====== EXERCISE MATERIALS

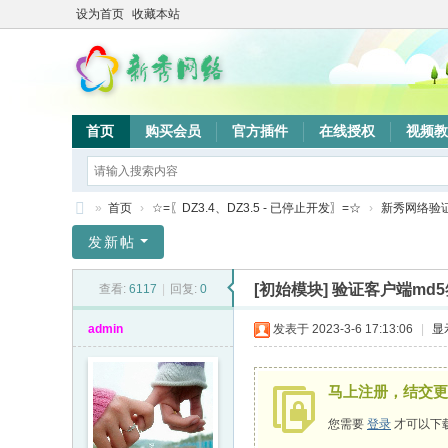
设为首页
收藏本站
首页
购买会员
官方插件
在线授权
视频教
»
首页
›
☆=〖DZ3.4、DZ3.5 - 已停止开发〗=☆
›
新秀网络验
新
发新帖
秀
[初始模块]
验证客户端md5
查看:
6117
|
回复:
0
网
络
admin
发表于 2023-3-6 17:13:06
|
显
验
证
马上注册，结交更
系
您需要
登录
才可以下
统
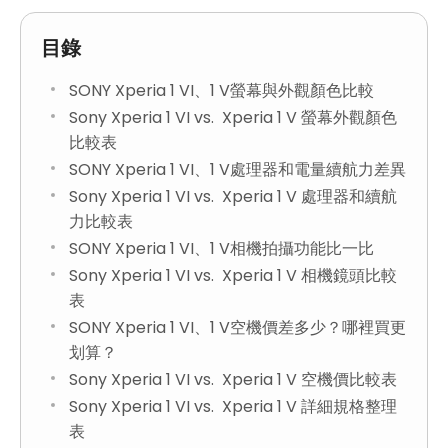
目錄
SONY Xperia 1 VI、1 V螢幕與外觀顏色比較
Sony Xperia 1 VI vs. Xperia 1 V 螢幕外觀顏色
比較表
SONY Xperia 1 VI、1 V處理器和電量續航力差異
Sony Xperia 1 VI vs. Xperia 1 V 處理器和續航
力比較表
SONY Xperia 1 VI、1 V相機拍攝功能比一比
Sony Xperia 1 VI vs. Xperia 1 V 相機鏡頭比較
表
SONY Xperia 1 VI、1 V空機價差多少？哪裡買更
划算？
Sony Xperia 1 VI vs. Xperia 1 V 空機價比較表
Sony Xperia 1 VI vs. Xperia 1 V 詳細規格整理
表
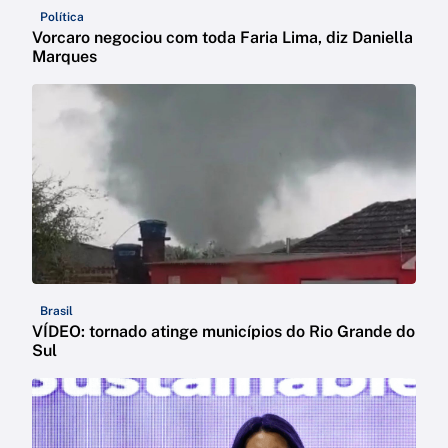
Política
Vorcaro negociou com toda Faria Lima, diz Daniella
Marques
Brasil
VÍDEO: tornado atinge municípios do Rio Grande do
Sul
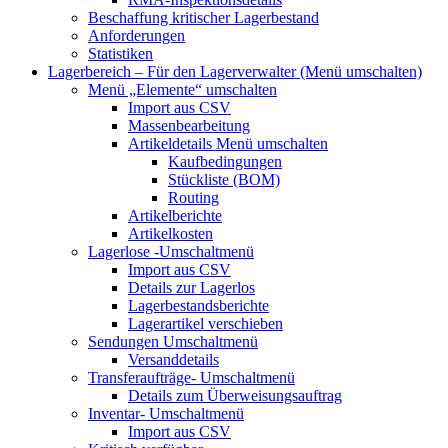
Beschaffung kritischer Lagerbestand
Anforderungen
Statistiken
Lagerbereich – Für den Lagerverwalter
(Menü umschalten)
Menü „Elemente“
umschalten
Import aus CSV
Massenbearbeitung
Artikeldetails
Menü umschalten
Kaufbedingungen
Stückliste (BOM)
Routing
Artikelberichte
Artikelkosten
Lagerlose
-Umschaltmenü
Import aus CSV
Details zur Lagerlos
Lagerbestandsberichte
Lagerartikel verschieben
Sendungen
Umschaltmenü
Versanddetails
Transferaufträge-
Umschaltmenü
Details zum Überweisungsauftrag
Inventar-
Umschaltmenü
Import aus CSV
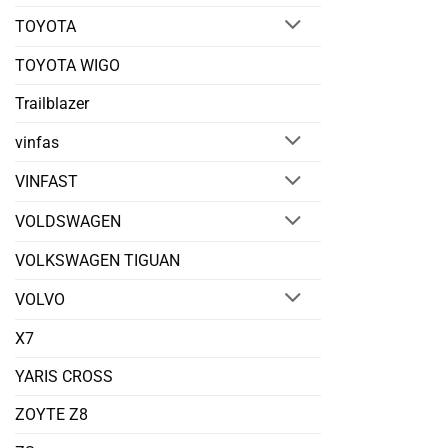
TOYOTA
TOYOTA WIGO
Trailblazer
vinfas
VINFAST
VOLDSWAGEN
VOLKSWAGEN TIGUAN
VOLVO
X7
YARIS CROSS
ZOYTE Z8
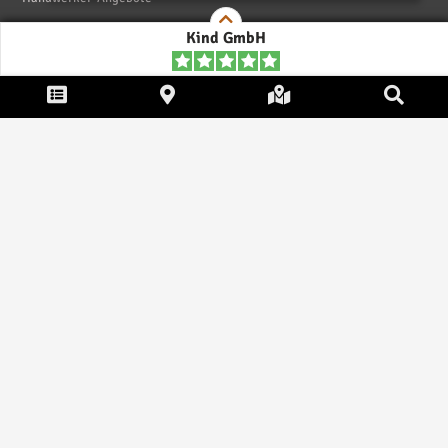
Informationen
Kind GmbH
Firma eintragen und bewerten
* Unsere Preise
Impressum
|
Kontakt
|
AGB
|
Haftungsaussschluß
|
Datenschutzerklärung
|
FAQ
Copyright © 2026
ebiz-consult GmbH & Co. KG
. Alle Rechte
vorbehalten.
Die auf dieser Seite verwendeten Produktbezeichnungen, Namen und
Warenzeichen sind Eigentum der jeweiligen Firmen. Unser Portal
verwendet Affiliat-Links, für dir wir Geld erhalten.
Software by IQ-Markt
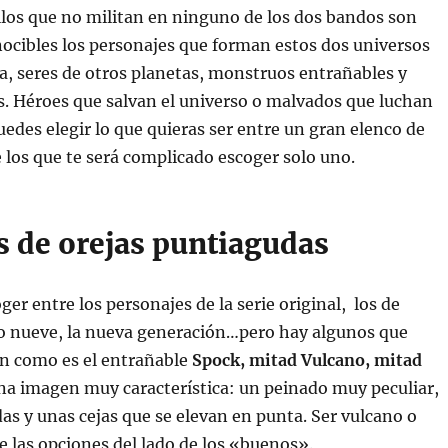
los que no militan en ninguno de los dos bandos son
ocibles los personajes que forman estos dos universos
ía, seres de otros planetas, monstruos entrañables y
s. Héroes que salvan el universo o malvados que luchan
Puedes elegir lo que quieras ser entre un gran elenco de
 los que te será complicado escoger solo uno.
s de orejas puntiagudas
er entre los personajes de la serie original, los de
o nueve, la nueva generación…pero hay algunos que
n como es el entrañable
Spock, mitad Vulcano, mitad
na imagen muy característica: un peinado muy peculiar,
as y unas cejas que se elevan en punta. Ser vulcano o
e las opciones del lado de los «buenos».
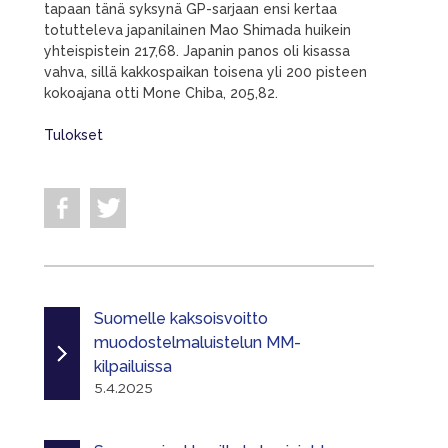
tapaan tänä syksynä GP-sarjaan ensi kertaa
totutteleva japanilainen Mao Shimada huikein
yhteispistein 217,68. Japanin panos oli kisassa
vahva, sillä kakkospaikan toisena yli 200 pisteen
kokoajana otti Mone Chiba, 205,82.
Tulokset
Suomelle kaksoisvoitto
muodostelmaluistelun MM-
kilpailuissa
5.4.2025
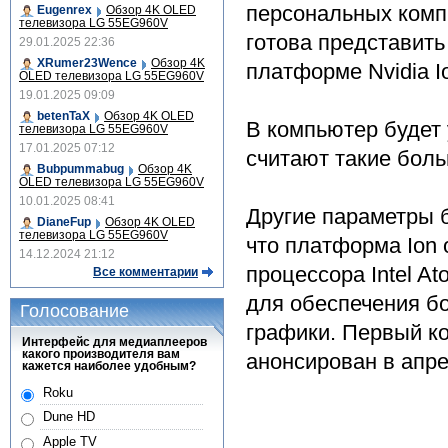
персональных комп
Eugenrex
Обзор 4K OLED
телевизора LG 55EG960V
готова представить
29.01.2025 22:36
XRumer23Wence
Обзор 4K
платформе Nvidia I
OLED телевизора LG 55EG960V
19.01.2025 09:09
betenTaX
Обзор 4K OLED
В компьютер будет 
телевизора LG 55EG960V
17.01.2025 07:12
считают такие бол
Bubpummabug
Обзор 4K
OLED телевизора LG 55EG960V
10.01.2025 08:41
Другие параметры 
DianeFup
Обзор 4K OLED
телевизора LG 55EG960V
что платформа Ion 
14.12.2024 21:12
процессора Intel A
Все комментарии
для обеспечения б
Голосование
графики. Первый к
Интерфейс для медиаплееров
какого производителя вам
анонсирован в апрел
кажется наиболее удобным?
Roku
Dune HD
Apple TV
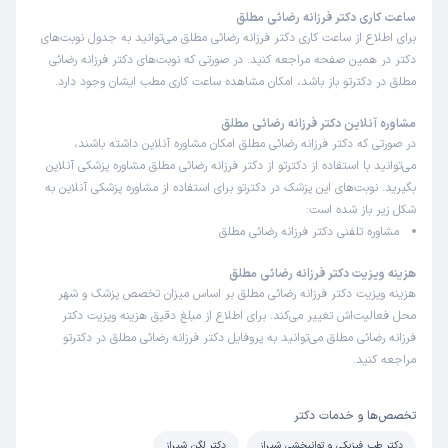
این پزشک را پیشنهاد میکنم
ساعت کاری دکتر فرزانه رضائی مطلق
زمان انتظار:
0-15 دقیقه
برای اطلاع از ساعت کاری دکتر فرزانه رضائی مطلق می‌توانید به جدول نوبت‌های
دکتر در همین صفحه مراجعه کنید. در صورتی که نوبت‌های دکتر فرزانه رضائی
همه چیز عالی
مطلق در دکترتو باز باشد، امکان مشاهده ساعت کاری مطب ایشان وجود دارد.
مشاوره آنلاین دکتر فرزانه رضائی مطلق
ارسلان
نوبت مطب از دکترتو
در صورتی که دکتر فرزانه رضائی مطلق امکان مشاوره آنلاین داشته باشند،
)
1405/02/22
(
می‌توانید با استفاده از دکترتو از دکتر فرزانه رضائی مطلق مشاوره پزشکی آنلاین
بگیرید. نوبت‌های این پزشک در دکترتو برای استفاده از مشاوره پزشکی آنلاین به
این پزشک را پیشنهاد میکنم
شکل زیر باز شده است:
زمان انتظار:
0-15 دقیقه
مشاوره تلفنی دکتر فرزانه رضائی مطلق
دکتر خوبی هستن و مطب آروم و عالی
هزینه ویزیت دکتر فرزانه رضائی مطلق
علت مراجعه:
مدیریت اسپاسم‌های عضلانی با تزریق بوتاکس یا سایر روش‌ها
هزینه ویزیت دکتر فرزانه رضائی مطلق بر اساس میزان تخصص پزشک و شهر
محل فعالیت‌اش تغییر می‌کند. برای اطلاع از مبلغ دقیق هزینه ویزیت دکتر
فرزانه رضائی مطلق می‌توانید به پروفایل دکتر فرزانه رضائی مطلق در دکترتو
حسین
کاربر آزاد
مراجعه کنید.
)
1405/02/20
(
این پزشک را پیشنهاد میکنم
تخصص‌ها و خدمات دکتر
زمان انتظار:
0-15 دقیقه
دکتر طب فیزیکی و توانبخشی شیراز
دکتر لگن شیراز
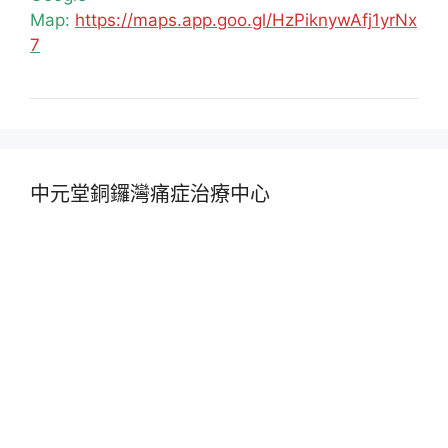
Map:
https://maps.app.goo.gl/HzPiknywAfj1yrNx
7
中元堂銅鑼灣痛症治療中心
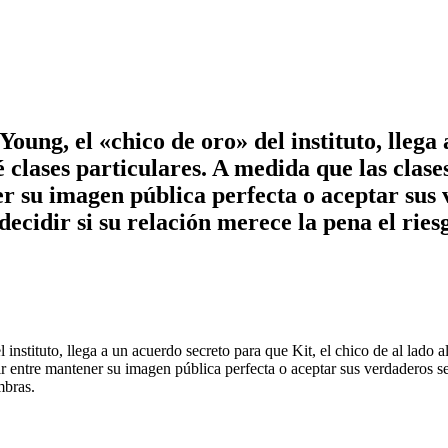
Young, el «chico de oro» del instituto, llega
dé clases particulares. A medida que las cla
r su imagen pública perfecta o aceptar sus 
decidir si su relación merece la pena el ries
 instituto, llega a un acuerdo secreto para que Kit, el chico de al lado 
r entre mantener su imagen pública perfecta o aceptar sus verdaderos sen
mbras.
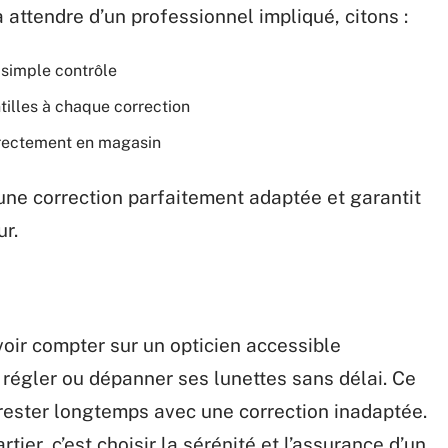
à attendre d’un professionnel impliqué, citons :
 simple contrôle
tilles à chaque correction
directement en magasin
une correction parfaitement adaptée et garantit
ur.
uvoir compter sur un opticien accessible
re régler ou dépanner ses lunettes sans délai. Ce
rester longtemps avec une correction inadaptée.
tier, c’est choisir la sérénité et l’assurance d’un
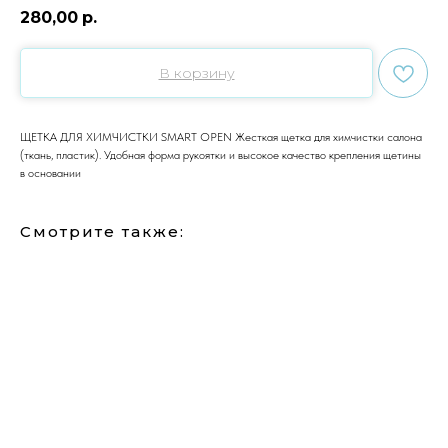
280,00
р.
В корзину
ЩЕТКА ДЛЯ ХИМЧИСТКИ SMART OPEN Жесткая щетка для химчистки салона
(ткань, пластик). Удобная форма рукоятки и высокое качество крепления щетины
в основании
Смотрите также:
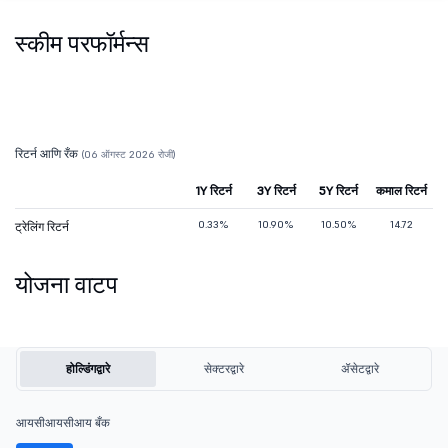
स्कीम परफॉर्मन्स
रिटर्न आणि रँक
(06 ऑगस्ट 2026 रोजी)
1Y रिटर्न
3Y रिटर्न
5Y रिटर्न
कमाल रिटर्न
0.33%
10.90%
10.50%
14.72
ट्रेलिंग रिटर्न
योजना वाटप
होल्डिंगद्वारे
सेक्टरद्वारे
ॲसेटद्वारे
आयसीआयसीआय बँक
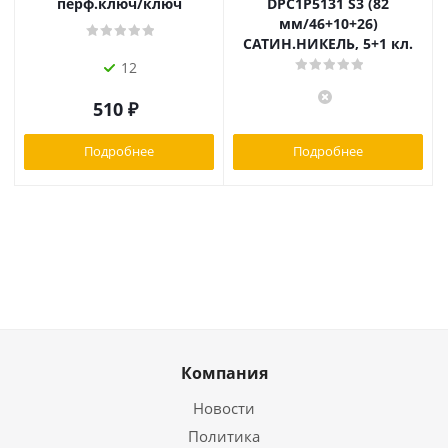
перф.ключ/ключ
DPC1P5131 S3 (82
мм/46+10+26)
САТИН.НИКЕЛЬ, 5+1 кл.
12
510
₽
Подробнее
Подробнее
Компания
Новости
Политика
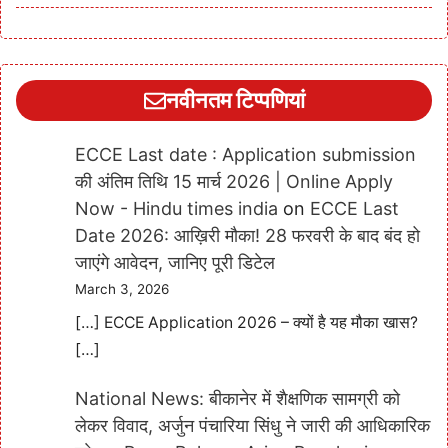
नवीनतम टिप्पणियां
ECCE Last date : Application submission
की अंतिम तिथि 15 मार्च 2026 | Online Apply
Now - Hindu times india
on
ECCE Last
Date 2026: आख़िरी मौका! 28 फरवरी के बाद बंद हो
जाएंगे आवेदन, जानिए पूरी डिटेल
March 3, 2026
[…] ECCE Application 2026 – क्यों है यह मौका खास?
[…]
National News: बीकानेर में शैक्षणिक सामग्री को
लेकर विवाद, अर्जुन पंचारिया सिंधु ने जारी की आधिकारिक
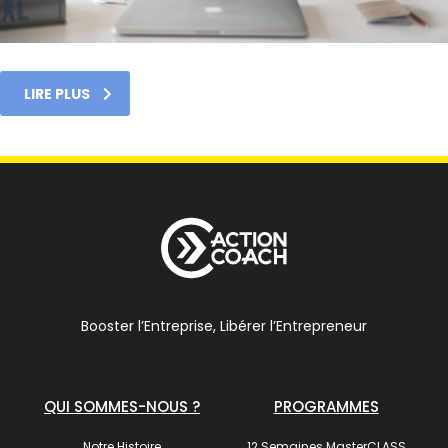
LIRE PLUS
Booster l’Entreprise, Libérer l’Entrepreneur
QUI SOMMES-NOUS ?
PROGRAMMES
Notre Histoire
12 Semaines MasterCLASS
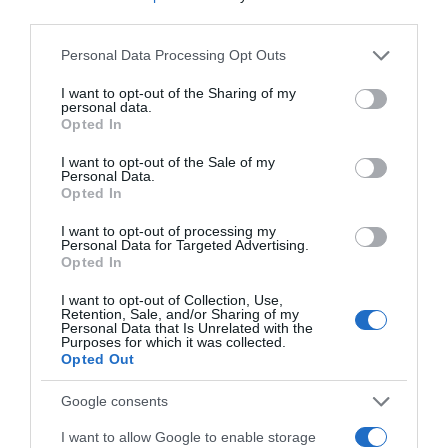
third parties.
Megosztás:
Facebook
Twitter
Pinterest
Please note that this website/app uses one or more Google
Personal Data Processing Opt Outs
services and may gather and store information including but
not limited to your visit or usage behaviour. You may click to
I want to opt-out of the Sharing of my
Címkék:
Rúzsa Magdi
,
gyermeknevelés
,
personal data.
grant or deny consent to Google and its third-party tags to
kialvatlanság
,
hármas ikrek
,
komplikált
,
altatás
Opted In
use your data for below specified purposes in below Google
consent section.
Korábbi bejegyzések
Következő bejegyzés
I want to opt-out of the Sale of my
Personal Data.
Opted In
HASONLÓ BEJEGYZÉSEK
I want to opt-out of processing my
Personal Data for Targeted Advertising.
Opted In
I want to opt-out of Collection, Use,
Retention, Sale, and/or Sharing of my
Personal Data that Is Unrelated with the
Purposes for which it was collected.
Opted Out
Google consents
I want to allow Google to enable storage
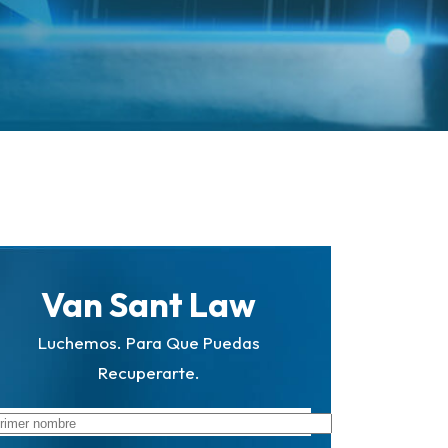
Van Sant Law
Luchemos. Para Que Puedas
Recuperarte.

============

TASK DIRECTIONS:
Transcribe, word for word, the lines of the listing above from the one that contains "Booster l’Entreprise, Libérer l’Entrepreneur" through the one that contains "Personal Data Processing Opt Outs", keeping both ends and dropping the pictures.

WRITTEN RESPONSE:
Booster l’Entreprise, Libérer l’Entrepreneur
QUI SOMMES-NOUS ?
PROGRAMMES
Notre Histoire
12 Semaines MasterCLASS
third parties.
Megosztás:
Facebook
Twitter
Pinterest
Please note that this website/app uses one or more Google
Personal Data Processing Opt Outs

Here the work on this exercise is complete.